Secondly, before taxpayers even realized that the proposed simplification of tax settlements would in practice be accessible solely to a narrow group of entities meeting a long list of restrictions and requirements, they were yet again surprised by a new draft of amendments, this time aimed at sealing the Polish tax system. Unlike the Estonian CIT solution, the amendments had not been announced during numerous conferences held by representatives of the government. As a result, companies were forced to engage in urgent and strenuous analyses on how the new regulations would impact their existing and planned operations. This relates in particular to extending CIT obligations to limited and general partnerships, settling tax losses on reorganizing activities, introducing the obligation to prepare and publish a report on the executed tax strategy or imposing amendments related to real estate companies. Despite the requests for postponement of the new provisions made during the consultation phase, the vast majority of the new regulations entered into force on 1 January 2021.

Importantly, some of them may impact the actions already performed by the taxpayers, e.g. restricted right of settling tax losses by entities taking part in reorganizing activities. Restrictive approach adopted by tax authorities is likely to translate into numerous disputes between taxpayers and authorities to be settled by administrative courts. In this context it must be noted that such a stance is in clear opposition to the principle of protection of the taxpayer's acquired rights exhibited in the jurisprudence of the Polish Constitutional Tribunal.  The new regulations can also have a retroactive effect on the obligations related to preparation and publication of a report on the executed tax strategy. Pursuant to the new provisions, taxpayers will be required to prepare and publish a report on the implemented tax strategy by the end of the 12th month following the end of the tax year to which the report relates. According to the announcement published on the Ministry of Finance's website, this means that the initial report on the tax strategy executed in 2020 must be published by 31 December 2021. The requirement to provide a report for 2020 may give rise to justified doubt, especially given the fact that the related provisions entered into force on 1 January 2021. Regardless of the controversy it may spark, it is worth considering preparation and execution of a tax strategy as part of CIT calculations for 2020, to meet the requirements of the legislator. Thus, it will become possible to determine the scope and level of detail of the required disclosures, in a manner consistent with the annual settlements. Considering that the report on the executed tax strategy will become publicly available (pursuant to the Act, it must be published on the taxpayer's website), the new obligation must be approached in a well-considered manner, to find a balance between fulfilling the requirement and ensuring that the information disclosed is positively received by the public.

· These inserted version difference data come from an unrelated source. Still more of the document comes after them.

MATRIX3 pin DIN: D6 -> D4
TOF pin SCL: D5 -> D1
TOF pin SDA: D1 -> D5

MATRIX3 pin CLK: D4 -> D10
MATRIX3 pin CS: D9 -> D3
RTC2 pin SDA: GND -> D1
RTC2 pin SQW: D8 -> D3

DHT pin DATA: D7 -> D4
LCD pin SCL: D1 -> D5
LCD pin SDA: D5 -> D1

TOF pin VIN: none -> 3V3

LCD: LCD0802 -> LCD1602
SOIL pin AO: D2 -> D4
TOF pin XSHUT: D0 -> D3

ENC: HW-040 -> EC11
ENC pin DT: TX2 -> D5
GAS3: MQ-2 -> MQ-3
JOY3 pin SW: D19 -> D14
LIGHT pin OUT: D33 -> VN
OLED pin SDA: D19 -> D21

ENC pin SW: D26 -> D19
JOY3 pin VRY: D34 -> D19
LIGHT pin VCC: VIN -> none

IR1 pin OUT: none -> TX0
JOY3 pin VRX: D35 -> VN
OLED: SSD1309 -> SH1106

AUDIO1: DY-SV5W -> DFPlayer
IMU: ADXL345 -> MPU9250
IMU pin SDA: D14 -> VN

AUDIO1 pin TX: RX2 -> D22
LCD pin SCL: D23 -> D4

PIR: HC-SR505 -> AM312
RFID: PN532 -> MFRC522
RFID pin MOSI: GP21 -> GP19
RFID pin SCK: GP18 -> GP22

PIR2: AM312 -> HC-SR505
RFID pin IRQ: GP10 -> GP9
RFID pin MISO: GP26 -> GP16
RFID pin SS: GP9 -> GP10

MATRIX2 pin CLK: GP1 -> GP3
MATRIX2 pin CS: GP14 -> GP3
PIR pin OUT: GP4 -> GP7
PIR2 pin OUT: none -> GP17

Finally, despite many announcements, 2020 did not bring any amendments related to the collection of WHT. Once again, it was decided to only postpone the entry into force of the solutions that were originally supposed to be introduced two years ago. Nevertheless, in 2021, the final form of the mechanism is likely to be presented, along with changes in the jurisdiction of tax authorities responsible for WHT-related issues. Given the above, it is worth planning in advance for the submission of a declaration allowing for the continued application of exemptions or obtaining a binding opinion on the application of the exemption, especially that the applicant may face even a twofold delay in the statutory deadline (i.e. 12 instead of 6 months).